The Future of Ad Effectiveness in a Post-Nielsen World

Neilson Ratings accreditation suspension

Emerging Social Commerce Channels Requires Innovative Measurement Tools

By Jeff Bander, Head of U.S., Eye Square

For nearly seven decades, the concept of measuring advertising effectiveness has been synonymous with a single name: Nielsen. However, 2021 saw a sea change for TV and video advertising.

The Video Advertising Bureau (VAB), representing the interests of American television networks, appealed to the Media Rating Council (MRC) to suspend Nielsen’s accreditation for national TV ratings. Overnight, networks were challenged to make sense of a world without Nielsen and create new measurements that could better reflect the ways in which people now watch TV and digital video.

While Nielsen’s loss of accreditation came as a shock, the moment itself was the result of years of change and tension in the entertainment and advertising industries. For decades, Nielsen was designed to assess ad effectiveness in a landscape with very limited means of delivery. The Nielsen model was useful when measuring the size of an audience on linear TV and other early video platforms. However, the recent explosion of devices, streaming services and digital platforms have rendered the traditional model of measurement obsolete. After years of evolution and turmoil, Nielsen simply couldn’t keep up.

So how will we define ad effectiveness in 2022 and beyond? The answer begins by looking at how the purchase experience has changed.

The Rise of Social Commerce

During the height of Nielsen’s time as the essential measurement and rating service, advertising was designed to drive consumers to visit a physical retail location. Of course, this evolved with the growth of eCommerce to encourage viewers to visit a specific online store, reducing the time and effort needed to convert the customer from advertisement to purchase.

In 2021, the customer journey became even shorter, as companies embraced “social commerce” — the combination of social media and eCommerce.

 

In February 2021, Sprout Social surveyed U.S. marketers to better understand their adoption of social commerce platforms. The results showed a significant change in the way today’s businesses approach sales and marketing: approximately 85% of large-and medium-sized companies sell on social commerce platforms, in addition to 57% of small companies.

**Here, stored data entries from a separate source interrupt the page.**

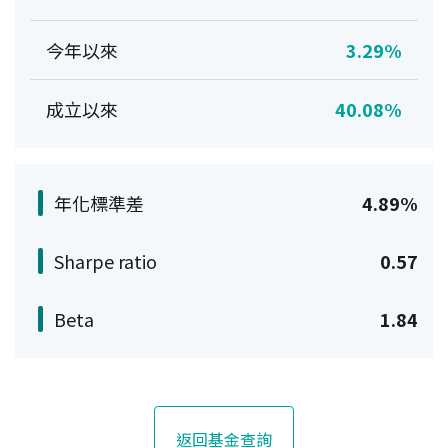
今年以來
3.29%
成立以來
40.08%
年化標準差
4.89%
Sharpe ratio
0.57
Beta
1.84
返回基金查詢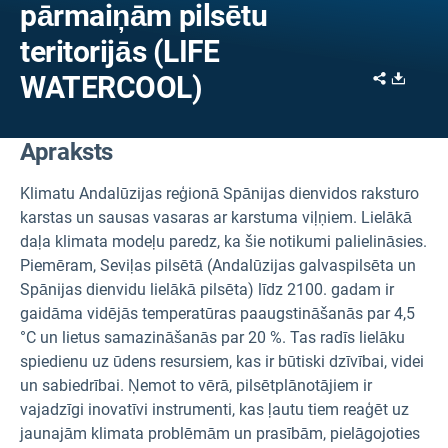
pārmaiņām pilsētu
teritorijās (LIFE
Share
Downl
WATERCOOL)
Apraksts
Klimatu Andalūzijas reģionā Spānijas dienvidos raksturo
karstas un sausas vasaras ar karstuma viļņiem. Lielākā
daļa klimata modeļu paredz, ka šie notikumi palielināsies.
Piemēram, Seviļas pilsētā (Andalūzijas galvaspilsēta un
Spānijas dienvidu lielākā pilsēta) līdz 2100. gadam ir
gaidāma vidējās temperatūras paaugstināšanās par 4,5
°C un lietus samazināšanās par 20 %. Tas radīs lielāku
spiedienu uz ūdens resursiem, kas ir būtiski dzīvībai, videi
un sabiedrībai. Ņemot to vērā, pilsētplānotājiem ir
vajadzīgi inovatīvi instrumenti, kas ļautu tiem reaģēt uz
jaunajām klimata problēmām un prasībām, pielāgojoties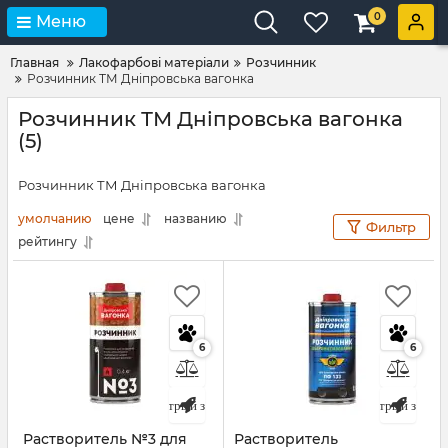
0
Меню
Главная
Лакофарбові матеріали
Розчинник
Розчинник ТМ Дніпровська вагонка
Розчинник ТМ Дніпровська вагонка
(5)
Розчинник ТМ Дніпровська вагонка
умолчанию
цене
названию
Фильтр
рейтингу
6
6
Быстрый заказ
Быстрый заказ
Растворитель №3 для
Растворитель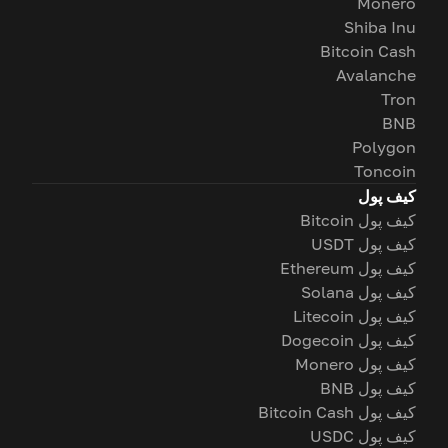
Monero
Shiba Inu
Bitcoin Cash
Avalanche
Tron
BNB
Polygon
Toncoin
کیف پول
کیف پول Bitcoin
کیف پول USDT
کیف پول Ethereum
کیف پول Solana
کیف پول Litecoin
کیف پول Dogecoin
کیف پول Monero
کیف پول BNB
کیف پول Bitcoin Cash
کیف پول USDC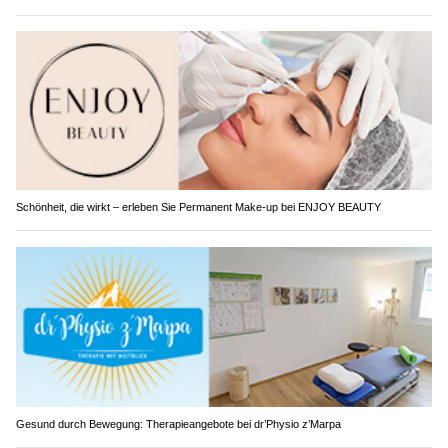
Schönheit, die wirkt – erleben Sie Permanent Make-up bei ENJOY BEAUTY
Gesund durch Bewegung: Therapieangebote bei dr’Physio z’Marpa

With social commerce, companies can drive consumers from the moment of inspiration to a completed purchase with just a single tap on a mobile device. While previous advertising campaigns were meant to drive brand awareness or launch a lengthier sales cycle, today’s marketers must play on impulses and instant reactions.

This new approach is proving to be highly effective: according to eMarketer, more than 101.1M people will become social commerce users by 2023.

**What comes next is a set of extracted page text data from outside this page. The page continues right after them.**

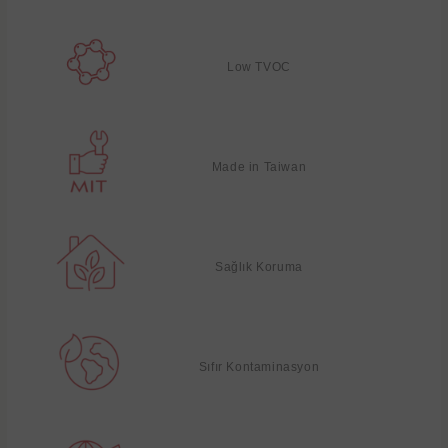
Low TVOC
Made in Taiwan
Sağlık Koruma
Sıfır Kontaminasyon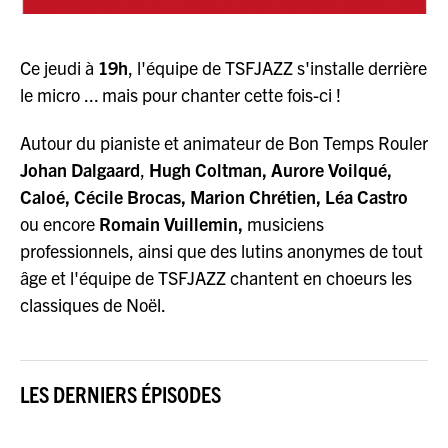
Ce jeudi à
19h
, l'équipe de TSFJAZZ s'installe derrière
le micro ... mais pour chanter cette fois-ci !
Autour du pianiste et animateur de Bon Temps Rouler
Johan Dalgaard
,
Hugh Coltman, Aurore Voilqué,
Caloé, Cécile Brocas, Marion Chrétien, Léa Castro
ou encore
Romain Vuillemin,
musiciens
professionnels, ainsi que des lutins anonymes de tout
âge et l'équipe de TSFJAZZ chantent en choeurs les
classiques de Noël.
LES DERNIERS ÉPISODES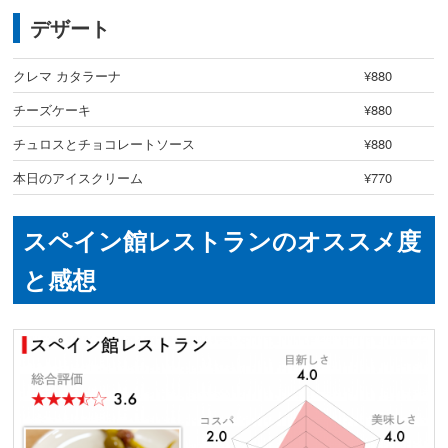
デザート
クレマ カタラーナ
¥880
チーズケーキ
¥880
チュロスとチョコレートソース
¥880
本日のアイスクリーム
¥770
スペイン館レストランのオススメ度
と感想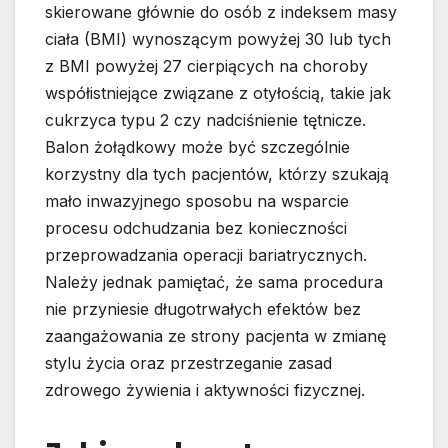
skierowane głównie do osób z indeksem masy
ciała (BMI) wynoszącym powyżej 30 lub tych
z BMI powyżej 27 cierpiących na choroby
współistniejące związane z otyłością, takie jak
cukrzyca typu 2 czy nadciśnienie tętnicze.
Balon żołądkowy może być szczególnie
korzystny dla tych pacjentów, którzy szukają
mało inwazyjnego sposobu na wsparcie
procesu odchudzania bez konieczności
przeprowadzania operacji bariatrycznych.
Należy jednak pamiętać, że sama procedura
nie przyniesie długotrwałych efektów bez
zaangażowania ze strony pacjenta w zmianę
stylu życia oraz przestrzeganie zasad
zdrowego żywienia i aktywności fizycznej.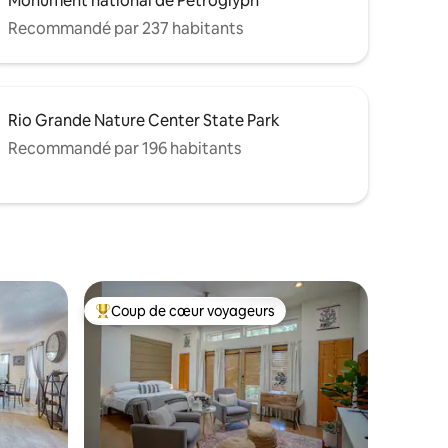
Monument national de Petroglyph
Recommandé par 237 habitants
Rio Grande Nature Center State Park
Recommandé par 196 habitants
Coup de cœur voyageurs
lus appréciés
Coups de cœur voyageurs les plus appréciés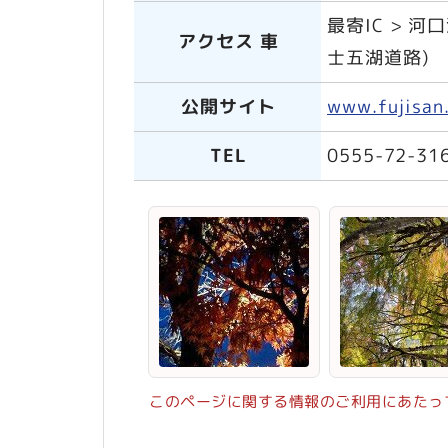
最寄IC > 河
アクセス 車
士五湖道路)
公開サイト
www.fujisan.
TEL
0555-72-31
このページに関する情報のご利用にあたっ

New Measurements and System 0

Today’s smart TVs and mobile devices have converged to provide both entertainment and commerce on a single platform. With the customer journey shorter than ever before, marketers must take a different approach to measure advertising effectiveness.

Instead of focusing on the consumer’s thoughts and emotions, advertisers must be able to mirror the shortened customer journey and measure the viewer’s instinctive reactions. This behavior can be referred to as System 0, which moves past implicit (System 1) and explicit (System 2) approaches to analyze basic perception.

A post-Nielsen measurement solution must take into consideration the many channels that marketers use to communicate with potential customers today. Beyond just digital video, these channels include social media and eCommerce platforms; to gain a comprehensive understanding of ad performance, marketers must be able to track customer behavior across each of these channels.

Given the plethora of channels, screens and digital information, this tracking must embrace all parts of human experience — System 2 (explicit cognition), System 1 (implicit emotion) and even System 0 (pure perception), monitoring all of them in concert.

Studies show that while dwell time has become exceptionally short, advertising can still impact brand recognition and choice if marketers put lessons learned from analysis into action.

One of the most direct and effective ways to measure ad performance in this new environment is by monitoring campaigns in the live context of social and eCommerce platforms, from Instagram feeds to Amazon search results.

This approach can track the viewer’s immediate reaction to an advertisement, assessing whether they go directly from the ad to their shopping cart. Using in-context measurement tools, marketers can gain a clear, unambiguous evaluation of whether an ad is effective.

Marketing, sales, commerce and measurement are growing and evolving, as customers interact with more services, devices and screens on a seemingly daily basis. In a world without Nielsen, marketers must take a comprehensive approach to measurement, conducting a full audit of their campaigns and ensuring they have a robust suite of tools to monitor the performance of each individual channel.

As companies increase spending on new and emerging platforms, they will face new pressure to demonstrate the value of their investments.

In the coming year, we will see a range of new tools emerge to fill the Nielsen-sized gap in the advertising market and ensure these emerging channels are working as hard as they can for marketers.